=== Section Start ===

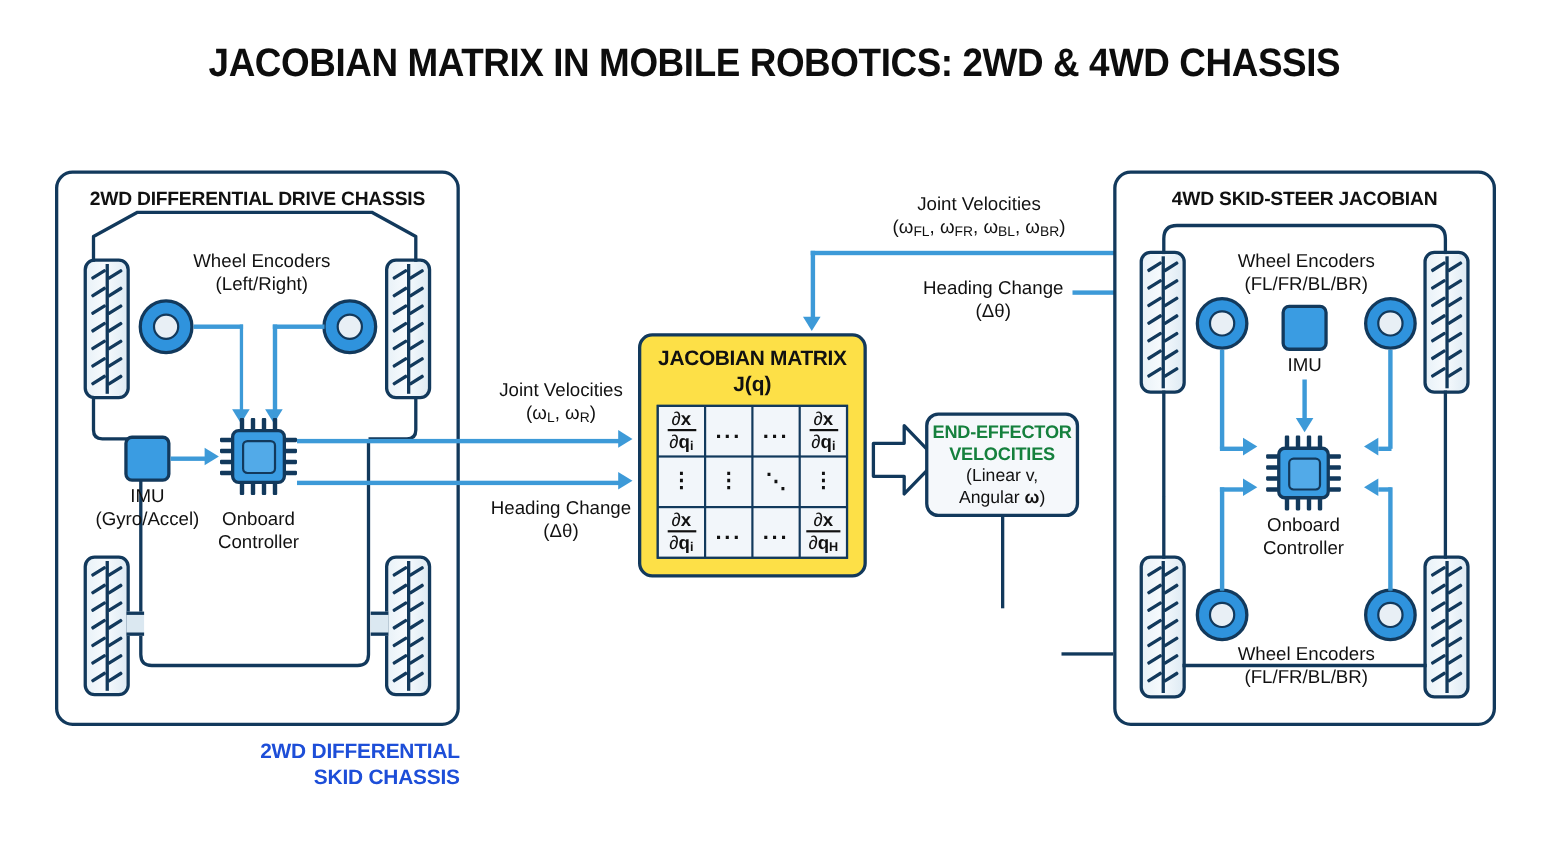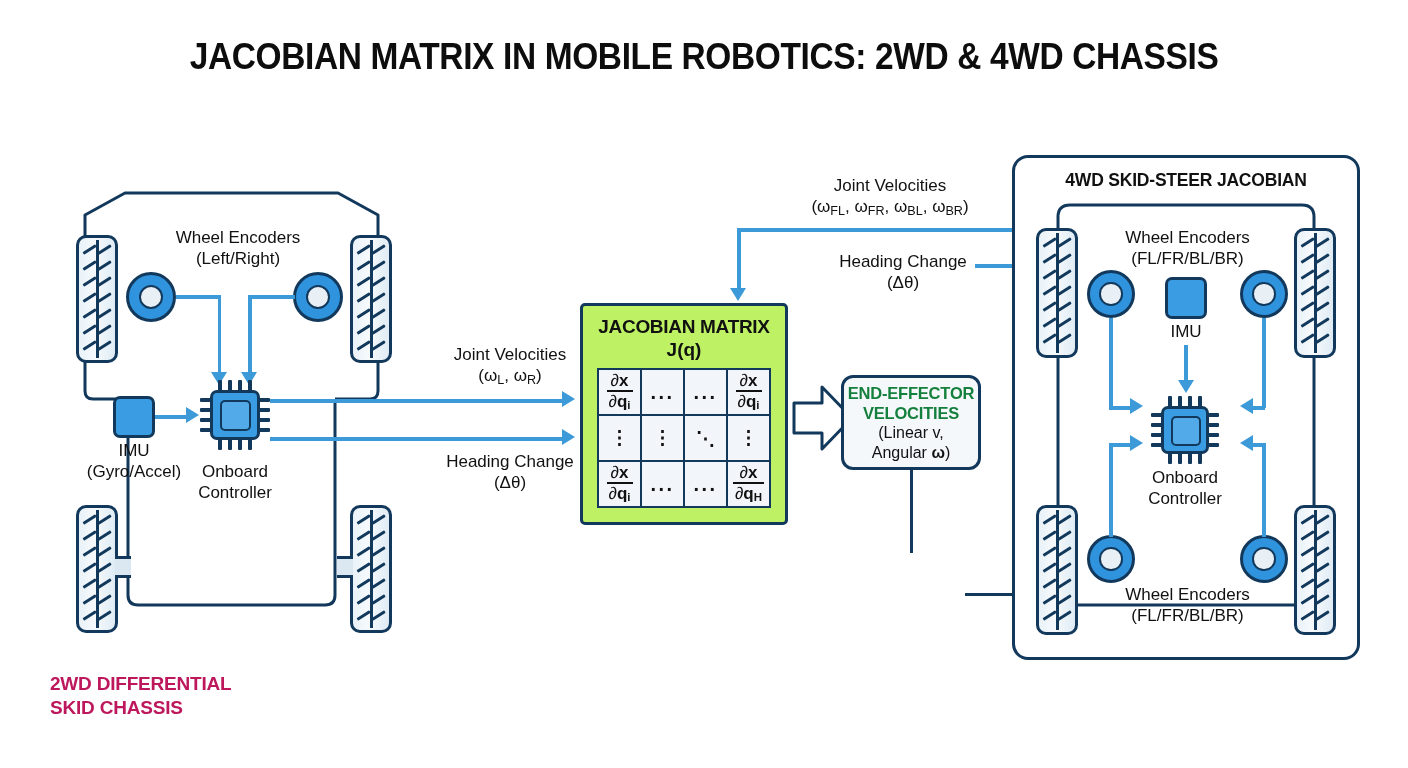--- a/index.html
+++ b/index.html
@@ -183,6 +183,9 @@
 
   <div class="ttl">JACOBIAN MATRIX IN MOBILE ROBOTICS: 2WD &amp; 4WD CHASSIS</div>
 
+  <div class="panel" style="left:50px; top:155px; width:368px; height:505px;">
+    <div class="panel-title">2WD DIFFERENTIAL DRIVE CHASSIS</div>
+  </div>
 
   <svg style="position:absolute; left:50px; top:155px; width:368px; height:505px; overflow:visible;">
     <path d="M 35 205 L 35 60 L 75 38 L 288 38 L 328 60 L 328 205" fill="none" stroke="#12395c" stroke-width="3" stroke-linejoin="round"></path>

=== Section End ===

If a picture appears in the records, omit it and print everything else exactly.

--- a/index.html
+++ b/index.html
@@ -183,6 +183,9 @@
 
   <div class="ttl">JACOBIAN MATRIX IN MOBILE ROBOTICS: 2WD &amp; 4WD CHASSIS</div>
 
+  <div class="panel" style="left:50px; top:155px; width:368px; height:505px;">
+    <div class="panel-title">2WD DIFFERENTIAL DRIVE CHASSIS</div>
+  </div>
 
   <svg style="position:absolute; left:50px; top:155px; width:368px; height:505px; overflow:visible;">
     <path d="M 35 205 L 35 60 L 75 38 L 288 38 L 328 60 L 328 205" fill="none" stroke="#12395c" stroke-width="3" stroke-linejoin="round"></path>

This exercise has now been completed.